-------- Reading passage
Figure 8 depicts the overview of SPA architecture. The main controller completes the control of instruction decoding, routing of data, interaction with the data loader & dispatcher, sub-controllers, and the overall pipeline scheduling. The data loader transfers off-chip data, including weights and IAs, to the on-chip IA buffers and the weight buffers. The data dispatcher provides the computing resources with a certain volume of IAs and weights according to the dataflow. Besides, the CL engine, which processes CLs, is composed of IA buffers, weight buffers, the multi-banked psum buffer, the computing engine and the post processing unit (the green part). Furthermore, SPA has an independent FCL engine specialized for the processing of FCLs.

In CLs, weights and IAs are represented by 6 bits (1 bit for sign and 5 bit for magnitude) and 15 bits, respectively. We divide the 15-bit IA into three 5-bit parts and compute them separately with three



Figure 8 (Color online) Overall architecture of SPA.

SPSC-TVMs, then the results are shifted and summed to obtain the final output. We call this design SPSC-TVM-3. We use TSGs to convert weights and USGs to convert IAs. Because all weights are known during compile time after training, we can pair weights to satisfy the magnitude constraint.

#### 6.2 SPSC-based multi-function computing engine

The main goal of SPA is to exploit the low-cost properties of the proposed SPSC and provide smooth processing of reconfigurable and sparse CNNs. Therefore, the design of an efficient and flexible computing engine is important.

In this design, we set  $T_{\rm IA}$  to 16 and  $T_{\rm C}$  to 32, and a computing core (CC) has 16 SPSC-TVM-3s. Moreover, 16 accumulators (Acc\_BUF in line 18, Figure 7) are provided for 16 SPSC-TVM-3s to perform the accumulation of psums. To amortize the overhead of TSGs over 16 SPSC-TVM-3s, only one weight pair is sent to CC at one time, and then encoded by two TSGs and broadcast to 16 SPSC-TVM-3s. In this way, each SPSC-TVM-3 only cost 1/16 logic resources of two TSGs. Because the USG cost zero logic resources, 32 IAs are freely encoded by 32 USGs and fed to CC in parallel.
----------------
Exercises
• a. In the SPA architecture text, swap "TSGs" for "weight encoders" and give the passage from "SPSC-TVMs, then the" to "engine is important.".
• b. Repeat the records below word for word, but leave out the picture.
The SPA architecture text and the records are separate material.
-------- Records supplied
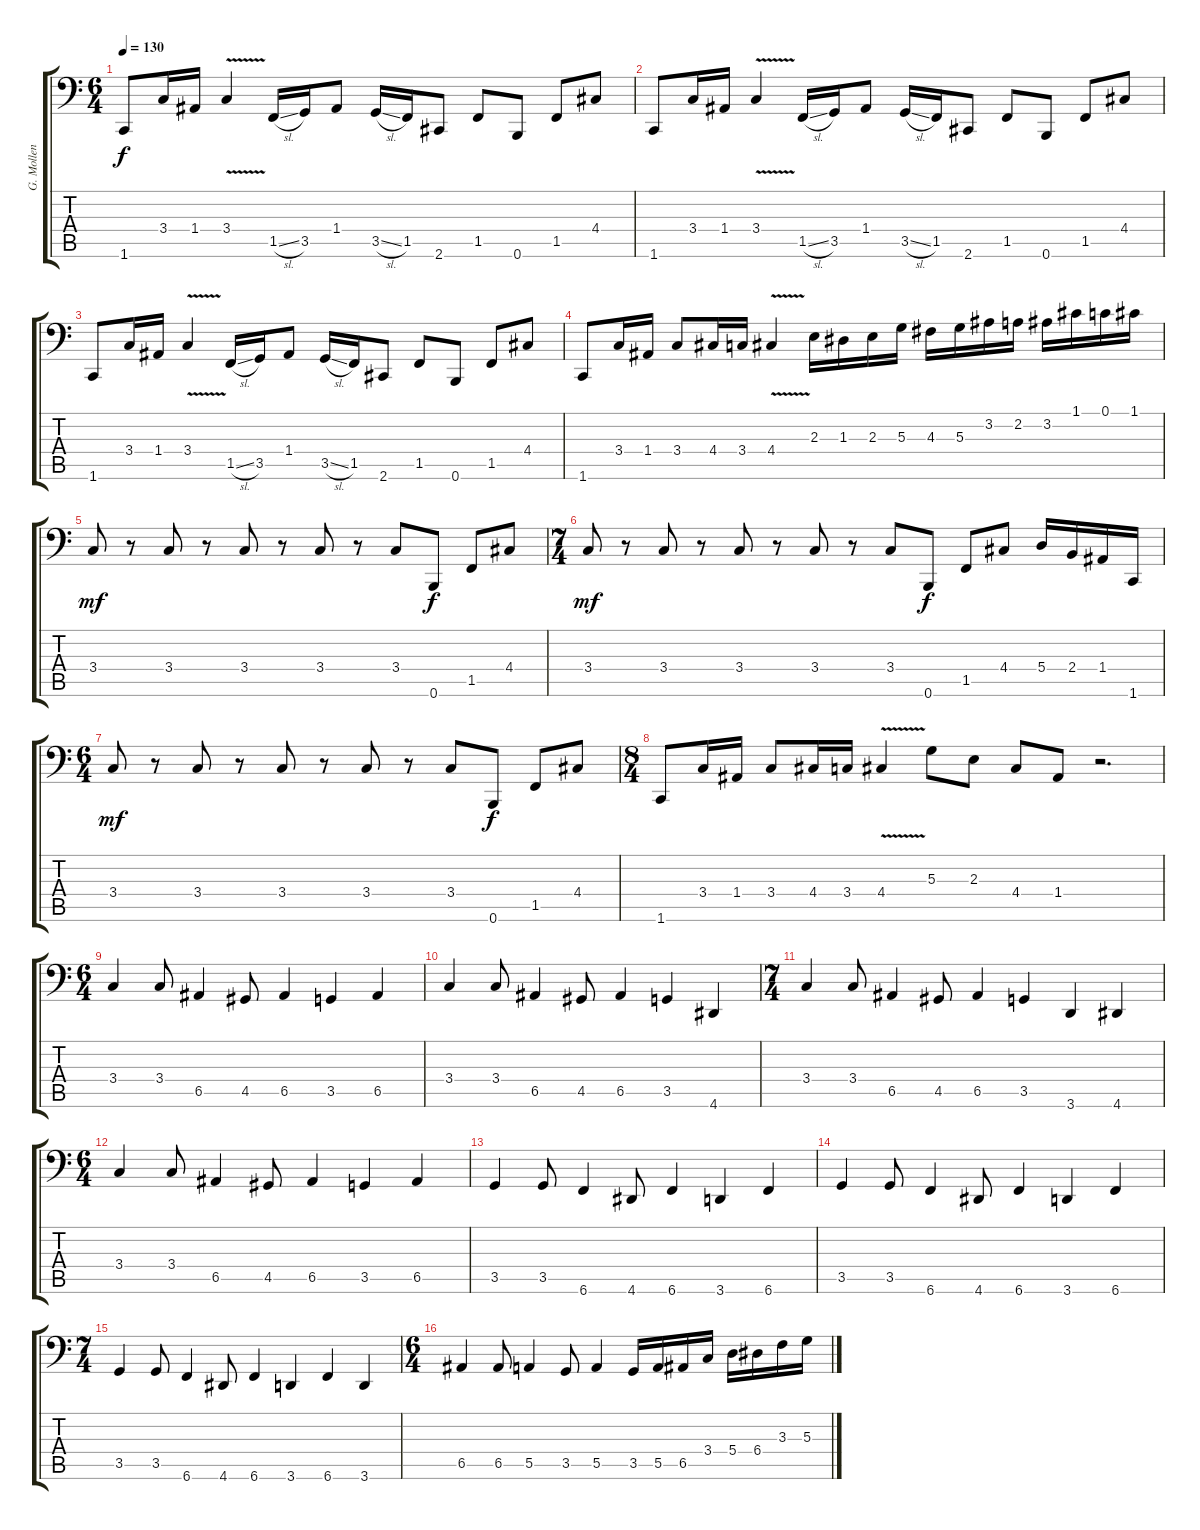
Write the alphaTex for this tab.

\track ("G. Mollen - Bass" "G. Mollen ") {instrument electricbassfinger}
\staff {score tabs}
\tuning (C3 G2 D2 A1 E1 B0) {hide}
\ts (6 4)
\tempo 130
\clef f4
\ks c
1.6.8{dy f} 3.4.16 1.4.16 3.4{v}.4 1.5{sl}.16 3.5.16 1.4.8 3.5{sl}.16 1.5.16 2.6.8 1.5.8 0.6.8 1.5.8 4.4.8 |
1.6.8 3.4.16 1.4.16 3.4{v}.4 1.5{sl}.16 3.5.16 1.4.8 3.5{sl}.16 1.5.16 2.6.8 1.5.8 0.6.8 1.5.8 4.4.8 |
1.6.8 3.4.16 1.4.16 3.4{v}.4 1.5{sl}.16 3.5.16 1.4.8 3.5{sl}.16 1.5.16 2.6.8 1.5.8 0.6.8 1.5.8 4.4.8 |
1.6.8 3.4.16 1.4.16 3.4.8 4.4.16 3.4.16 4.4{v}.4 2.3.16 1.3.16 2.3.16 5.3.16 4.3.16 5.3.16 3.2.16 2.2.16 3.2.16 1.1.16 0.1.16 1.1.16 |
3.4.8{dy mf} r.8 3.4.8 r.8 3.4.8 r.8 3.4.8 r.8 3.4.8 0.6.8{dy f} 1.5.8 4.4.8 |
\ts (7 4)
3.4.8{dy mf} r.8 3.4.8 r.8 3.4.8 r.8 3.4.8 r.8 3.4.8 0.6.8{dy f} 1.5.8 4.4.8 5.4.16 2.4.16 1.4.16 1.6.16 |
\ts (6 4)
3.4.8{dy mf} r.8 3.4.8 r.8 3.4.8 r.8 3.4.8 r.8 3.4.8 0.6.8{dy f} 1.5.8 4.4.8 |
\ts (8 4)
1.6.8 3.4.16 1.4.16 3.4.8 4.4.16 3.4.16 4.4{v}.4 5.3.8 2.3.8 4.4.8 1.4.8 r.2{d} |
\ts (6 4)
3.4.4 3.4.8 6.5.4 4.5.8 6.5.4 3.5.4 6.5.4 |
3.4.4 3.4.8 6.5.4 4.5.8 6.5.4 3.5.4 4.6.4 |
\ts (7 4)
3.4.4 3.4.8 6.5.4 4.5.8 6.5.4 3.5.4 3.6.4 4.6.4 |
\ts (6 4)
3.4.4 3.4.8 6.5.4 4.5.8 6.5.4 3.5.4 6.5.4 |
3.5.4 3.5.8 6.6.4 4.6.8 6.6.4 3.6.4 6.6.4 |
3.5.4 3.5.8 6.6.4 4.6.8 6.6.4 3.6.4 6.6.4 |
\ts (7 4)
3.5.4 3.5.8 6.6.4 4.6.8 6.6.4 3.6.4 6.6.4 3.6.4 |
\ts (6 4)
6.5.4 6.5.8 5.5.4 3.5.8 5.5.4 3.5.16 5.5.16 6.5.16 3.4.16 5.4.16 6.4.16 3.3.16 5.3.16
----------------
Responses per task
• a.
SPSC-TVMs, then the results are shifted and summed to obtain the final output. We call this design SPSC-TVM-3. We use weight encoders to convert weights and USGs to convert IAs. Because all weights are known during compile time after training, we can pair weights to satisfy the magnitude constraint.

#### 6.2 SPSC-based multi-function computing engine

The main goal of SPA is to exploit the low-cost properties of the proposed SPSC and provide smooth processing of reconfigurable and sparse CNNs. Therefore, the design of an efficient and flexible computing engine is important.

• b.
Write the alphaTex for this tab.

\track ("G. Mollen - Bass" "G. Mollen ") {instrument electricbassfinger}
\staff {score tabs}
\tuning (C3 G2 D2 A1 E1 B0) {hide}
\ts (6 4)
\tempo 130
\clef f4
\ks c
1.6.8{dy f} 3.4.16 1.4.16 3.4{v}.4 1.5{sl}.16 3.5.16 1.4.8 3.5{sl}.16 1.5.16 2.6.8 1.5.8 0.6.8 1.5.8 4.4.8 |
1.6.8 3.4.16 1.4.16 3.4{v}.4 1.5{sl}.16 3.5.16 1.4.8 3.5{sl}.16 1.5.16 2.6.8 1.5.8 0.6.8 1.5.8 4.4.8 |
1.6.8 3.4.16 1.4.16 3.4{v}.4 1.5{sl}.16 3.5.16 1.4.8 3.5{sl}.16 1.5.16 2.6.8 1.5.8 0.6.8 1.5.8 4.4.8 |
1.6.8 3.4.16 1.4.16 3.4.8 4.4.16 3.4.16 4.4{v}.4 2.3.16 1.3.16 2.3.16 5.3.16 4.3.16 5.3.16 3.2.16 2.2.16 3.2.16 1.1.16 0.1.16 1.1.16 |
3.4.8{dy mf} r.8 3.4.8 r.8 3.4.8 r.8 3.4.8 r.8 3.4.8 0.6.8{dy f} 1.5.8 4.4.8 |
\ts (7 4)
3.4.8{dy mf} r.8 3.4.8 r.8 3.4.8 r.8 3.4.8 r.8 3.4.8 0.6.8{dy f} 1.5.8 4.4.8 5.4.16 2.4.16 1.4.16 1.6.16 |
\ts (6 4)
3.4.8{dy mf} r.8 3.4.8 r.8 3.4.8 r.8 3.4.8 r.8 3.4.8 0.6.8{dy f} 1.5.8 4.4.8 |
\ts (8 4)
1.6.8 3.4.16 1.4.16 3.4.8 4.4.16 3.4.16 4.4{v}.4 5.3.8 2.3.8 4.4.8 1.4.8 r.2{d} |
\ts (6 4)
3.4.4 3.4.8 6.5.4 4.5.8 6.5.4 3.5.4 6.5.4 |
3.4.4 3.4.8 6.5.4 4.5.8 6.5.4 3.5.4 4.6.4 |
\ts (7 4)
3.4.4 3.4.8 6.5.4 4.5.8 6.5.4 3.5.4 3.6.4 4.6.4 |
\ts (6 4)
3.4.4 3.4.8 6.5.4 4.5.8 6.5.4 3.5.4 6.5.4 |
3.5.4 3.5.8 6.6.4 4.6.8 6.6.4 3.6.4 6.6.4 |
3.5.4 3.5.8 6.6.4 4.6.8 6.6.4 3.6.4 6.6.4 |
\ts (7 4)
3.5.4 3.5.8 6.6.4 4.6.8 6.6.4 3.6.4 6.6.4 3.6.4 |
\ts (6 4)
6.5.4 6.5.8 5.5.4 3.5.8 5.5.4 3.5.16 5.5.16 6.5.16 3.4.16 5.4.16 6.4.16 3.3.16 5.3.16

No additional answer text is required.